The Capital News spoke with treasurer Peter Bihun of the Dolyna Ukrainian Cultural Society after the dancers’ performance as part of the Lake Country Indoor Children’s Festival held March 3.
Q: Tell me about the Ukrainian dancers in Kelowna.
A: There has been Ukrainian dancing in the Okanagan for many, many, many years. We are based in Kelowna. The present group started in 2009 with about 15 dancers and right now we’re up to 52 dancers.
Q: Why do you think so many people have an interest in this style of dance?
A: They want to get in touch with their culture, their traditions, their past. A lot of them have grandmas and grandpas that are Ukrainian that came to this area quite awhile ago and there’s a renewed interest in that. We don’t just teach dance, every Tuesday and Thursday we have our practice nights, so the kids go for an hour of dance and an hour of culture. In our culture classes, we teach them crafts, cooking, they make all sorts of cabbage rolls, perogees, Easter eggs and all sorts of things like that.
Q: Why did Ukrainians decide to live in the Okanagan?
A: For Ukrainians, it was 125 years since they arrived in Canada. One of the original people that came to this area was my grandma and grandpa and they settled in Vernon. Most of the Ukrainians settled on the prairies, they wanted the free land, the homesteads and so on. But, when we went back to Ukraine and looked at their village it was fruit growing area. They were involved in growing fruit and processing it and I thought wow, this is pretty much like home for them.
I would say since the early 1900s there have been Ukrainians here. There have been churches started that are still rolling.
Q: What’s a traditional style of dance in Ukraine?
A: The dances that we do are from central Ukraine, which is very much like Saskatchewan. It’s flat and long and the steps reflect that. The steps are long, with long leaping moves and lots of room. They wear lots of flowers in their hair. Guys have embroidered flowers on their shirts. A lot of it is based on the Ukrainian Cossacks of the 16th century.
The other part of Ukraine is very much like the Okanagan. In the Carpathian Mountains, they are low mountains, you can’t do these big leaping steps or you’ll go right over the edge of a cliff. So the steps there tend to be faster, sort of up and down steps and they have their own particular music and costumes. Their costumes tend to be wool, leather, warmer materials and their shoes are turned up at the tips for going down mountains.
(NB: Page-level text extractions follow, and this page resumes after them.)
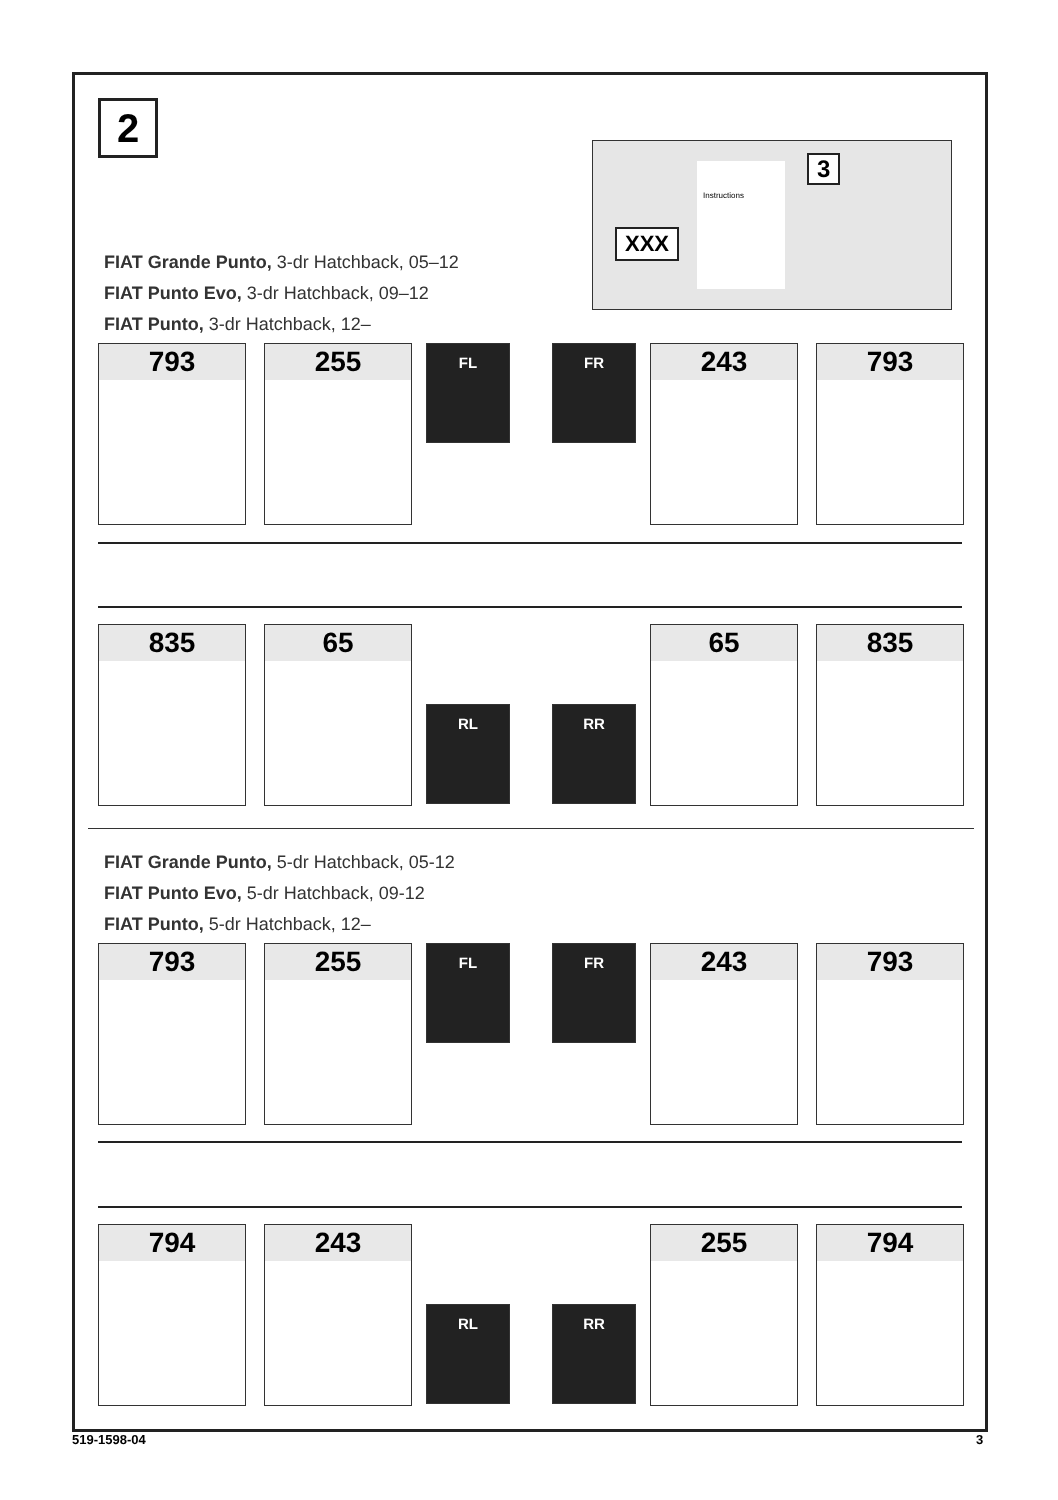2
XXX
Instructions 3
FIAT Grande Punto, 3-dr Hatchback, 05–12
FIAT Punto Evo, 3-dr Hatchback, 09–12
FIAT Punto, 3-dr Hatchback, 12–
793 255
FL FR
243 793
835 65
RL RR
65 835
FIAT Grande Punto, 5-dr Hatchback, 05-12
FIAT Punto Evo, 5-dr Hatchback, 09-12
FIAT Punto, 5-dr Hatchback, 12–
793 255
FL FR
243 793
794 243
RL RR
255 794
519-1598-04 3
Each region has its own flavour of dance, it’s own costume.
Q: What type of dance did the Doylan dancers perform during the Children’s Festival?
The type of dance done at the Children’s Festival was mainly from the plains. The boys wear the big baggy pants which are designed for riding on horseback. So they have the freedom of movement, red boots, riding boots. They were based on warriors.
These steps of what the boys do come from a Ukraine martial art. The girl’s steps tend to be more dainty, feminine and to bring forth a beauty of the female.
Q: How many Ukrainians are in the Central Okanagan?
A: The last census said we have more than 1.5 million Ukrainians in Canada and the Okanagan has about 10 percent of that Ukrainian history in the Kelowna area.
Q: Why do you think it’s important to continue passing the culture along?
A: It gives you a sense of identity, where you’re from and your past. If you know your history, you’re not going to repeat your mistakes and if you know your history you can appreciate the arts and crafts. That’s what we do in our group, encourage knowing the past and have a connection with Ukraine.
Q: Where can people find out more about the Ukrainian society?
A: Our website, www.dolynadancers.com, has all sorts of recipes, coming events and photos of past events. Our year-end performance is coming up in May at the Rotary Theatre of the Arts. This year’s show will be focusing on fairy tales. Ukrainians love fairy tales.